Neuman further criticised how the results were obtained, using a method known as liquid chromatography–mass spectrometry (LC-MS/MS) that is used to identify organisms. The process separates individual components in a sample and sends them into a so-called mass spectrometer, which then separates gas-charged ions according to their mass to charge ratio.

“It looks at large molecules like proteins, smashes them into very small pieces, records the mass of each piece, and then searches through various databases to try to identify what they might have come from,” Neuman explained.

However, the results will vary depending on the margin of error and which database is used.

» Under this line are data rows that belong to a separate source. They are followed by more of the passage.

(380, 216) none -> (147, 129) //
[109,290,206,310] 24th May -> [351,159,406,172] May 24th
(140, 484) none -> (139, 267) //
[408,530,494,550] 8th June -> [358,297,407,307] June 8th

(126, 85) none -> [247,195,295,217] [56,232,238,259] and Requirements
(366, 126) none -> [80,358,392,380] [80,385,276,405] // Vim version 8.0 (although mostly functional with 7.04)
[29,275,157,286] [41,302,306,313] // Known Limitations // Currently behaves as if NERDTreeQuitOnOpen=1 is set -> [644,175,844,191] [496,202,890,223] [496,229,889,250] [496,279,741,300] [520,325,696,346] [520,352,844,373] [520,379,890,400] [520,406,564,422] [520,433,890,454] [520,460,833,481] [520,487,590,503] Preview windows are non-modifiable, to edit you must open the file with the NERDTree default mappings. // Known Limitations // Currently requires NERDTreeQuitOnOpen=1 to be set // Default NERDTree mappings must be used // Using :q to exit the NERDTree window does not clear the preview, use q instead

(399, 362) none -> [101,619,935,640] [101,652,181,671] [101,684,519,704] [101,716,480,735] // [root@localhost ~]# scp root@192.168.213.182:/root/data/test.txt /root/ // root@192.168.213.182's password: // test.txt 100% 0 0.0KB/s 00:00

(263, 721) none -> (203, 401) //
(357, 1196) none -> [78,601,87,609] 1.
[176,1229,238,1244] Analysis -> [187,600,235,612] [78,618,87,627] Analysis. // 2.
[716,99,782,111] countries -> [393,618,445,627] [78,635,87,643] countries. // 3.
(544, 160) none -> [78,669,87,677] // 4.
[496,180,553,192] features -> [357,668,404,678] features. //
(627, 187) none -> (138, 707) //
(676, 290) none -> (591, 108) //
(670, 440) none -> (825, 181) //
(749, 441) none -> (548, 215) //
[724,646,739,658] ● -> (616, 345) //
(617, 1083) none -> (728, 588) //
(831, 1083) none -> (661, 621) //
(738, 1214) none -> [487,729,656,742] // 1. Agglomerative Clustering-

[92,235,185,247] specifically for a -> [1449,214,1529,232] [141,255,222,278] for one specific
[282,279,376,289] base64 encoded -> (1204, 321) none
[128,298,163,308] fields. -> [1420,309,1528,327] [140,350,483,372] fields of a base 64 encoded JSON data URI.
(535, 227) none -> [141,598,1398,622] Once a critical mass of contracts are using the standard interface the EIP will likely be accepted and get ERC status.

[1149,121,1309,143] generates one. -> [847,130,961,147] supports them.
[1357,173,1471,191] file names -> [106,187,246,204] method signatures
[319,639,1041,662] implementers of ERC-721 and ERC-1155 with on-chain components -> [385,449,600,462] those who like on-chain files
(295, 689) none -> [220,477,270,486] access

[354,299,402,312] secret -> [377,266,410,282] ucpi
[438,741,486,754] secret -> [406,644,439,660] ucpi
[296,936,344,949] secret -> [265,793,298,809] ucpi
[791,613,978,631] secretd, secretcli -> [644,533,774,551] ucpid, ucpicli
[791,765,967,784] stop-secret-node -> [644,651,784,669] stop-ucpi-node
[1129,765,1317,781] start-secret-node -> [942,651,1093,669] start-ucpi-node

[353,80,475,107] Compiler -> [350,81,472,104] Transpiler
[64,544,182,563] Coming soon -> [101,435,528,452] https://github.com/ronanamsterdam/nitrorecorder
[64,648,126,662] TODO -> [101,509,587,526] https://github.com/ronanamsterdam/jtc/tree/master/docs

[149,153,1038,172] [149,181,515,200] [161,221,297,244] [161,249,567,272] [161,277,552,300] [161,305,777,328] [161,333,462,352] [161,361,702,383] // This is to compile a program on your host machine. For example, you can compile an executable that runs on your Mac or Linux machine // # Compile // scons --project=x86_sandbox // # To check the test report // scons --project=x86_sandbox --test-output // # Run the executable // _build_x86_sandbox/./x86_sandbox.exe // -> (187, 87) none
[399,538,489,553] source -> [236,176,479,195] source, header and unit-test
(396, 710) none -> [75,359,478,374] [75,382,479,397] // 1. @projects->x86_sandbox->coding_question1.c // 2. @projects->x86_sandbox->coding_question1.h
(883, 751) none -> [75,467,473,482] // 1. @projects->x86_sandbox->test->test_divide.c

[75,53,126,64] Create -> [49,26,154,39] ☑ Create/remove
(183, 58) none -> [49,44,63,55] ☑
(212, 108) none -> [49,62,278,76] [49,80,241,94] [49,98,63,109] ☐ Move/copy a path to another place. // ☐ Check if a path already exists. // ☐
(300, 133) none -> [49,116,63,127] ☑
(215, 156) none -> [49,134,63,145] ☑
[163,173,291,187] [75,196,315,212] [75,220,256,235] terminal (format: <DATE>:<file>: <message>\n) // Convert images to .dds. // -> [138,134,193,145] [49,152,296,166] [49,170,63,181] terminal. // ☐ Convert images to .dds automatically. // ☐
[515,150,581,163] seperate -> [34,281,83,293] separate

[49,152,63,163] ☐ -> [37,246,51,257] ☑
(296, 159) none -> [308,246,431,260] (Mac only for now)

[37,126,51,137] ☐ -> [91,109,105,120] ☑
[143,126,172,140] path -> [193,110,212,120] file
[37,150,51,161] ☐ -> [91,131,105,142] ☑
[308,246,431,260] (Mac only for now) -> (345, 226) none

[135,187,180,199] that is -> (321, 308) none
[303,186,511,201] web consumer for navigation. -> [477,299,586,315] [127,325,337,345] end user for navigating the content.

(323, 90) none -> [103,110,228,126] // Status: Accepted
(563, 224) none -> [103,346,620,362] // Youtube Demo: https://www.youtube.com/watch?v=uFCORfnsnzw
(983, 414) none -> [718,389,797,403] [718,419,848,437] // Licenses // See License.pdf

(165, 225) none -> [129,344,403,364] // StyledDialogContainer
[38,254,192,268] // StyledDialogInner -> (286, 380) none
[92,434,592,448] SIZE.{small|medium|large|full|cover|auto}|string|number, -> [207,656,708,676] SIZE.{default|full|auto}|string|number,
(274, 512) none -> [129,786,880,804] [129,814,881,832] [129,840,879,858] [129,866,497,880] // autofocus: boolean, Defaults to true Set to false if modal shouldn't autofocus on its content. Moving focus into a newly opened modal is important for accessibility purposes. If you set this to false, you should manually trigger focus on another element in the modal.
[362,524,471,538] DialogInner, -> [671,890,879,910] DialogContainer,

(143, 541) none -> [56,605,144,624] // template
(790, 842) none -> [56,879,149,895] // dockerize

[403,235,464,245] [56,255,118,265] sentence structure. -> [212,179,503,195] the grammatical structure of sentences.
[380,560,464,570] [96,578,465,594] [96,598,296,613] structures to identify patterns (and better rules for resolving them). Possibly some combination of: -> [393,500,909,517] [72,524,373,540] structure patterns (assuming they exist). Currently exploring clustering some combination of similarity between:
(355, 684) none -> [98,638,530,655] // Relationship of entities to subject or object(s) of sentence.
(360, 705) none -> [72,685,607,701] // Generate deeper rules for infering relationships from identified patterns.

This technique is “quick but not useful as the sole means of identifying disease-causing organisms,” he added.

“This approach is like trying to identify the make and model of a car by first exploding the car, and then comparing burnt scraps of metal from your car to scraps of wreckage from other cars. There are just much better ways to identify organisms.”

To identify bacteria or parasites, Neuman recommended culturing them to confirm they are still living organisms. DNA and RNA testing can also be useful for confirming types of organisms.

"If one was trying to examine the bacterial content of human clothing or skin, this is not an appropriate method to use."

Masks for children recommended

WHO recommends that children continue to follow mask guidelines.

“While children are not at high risk of severe COVID-19, they are still at risk, and they can still spread the virus to older family members at home and in their communities. Masks are a key measure to help stop the spread of SARS-CoV-2, the virus that causes Covid-19, but must be used along with other measures such as good hand hygiene and physical distancing,” the WHO told AFP Fact Check.

Kids wearing masks, play at the John F. Kennedy Memorial Plaza on July 21, 2020, in Dallas, Texas, amid the coronavirus pandemic. ( AFP / VALERIE MACON)

AFP Fact Check has debunked other misleading mask claims published by PANDA.

PANDA was founded by a group of international health, data and investment specialists demanding an end to pandemic lockdowns and certain social distancing protocols, such as wearing masks.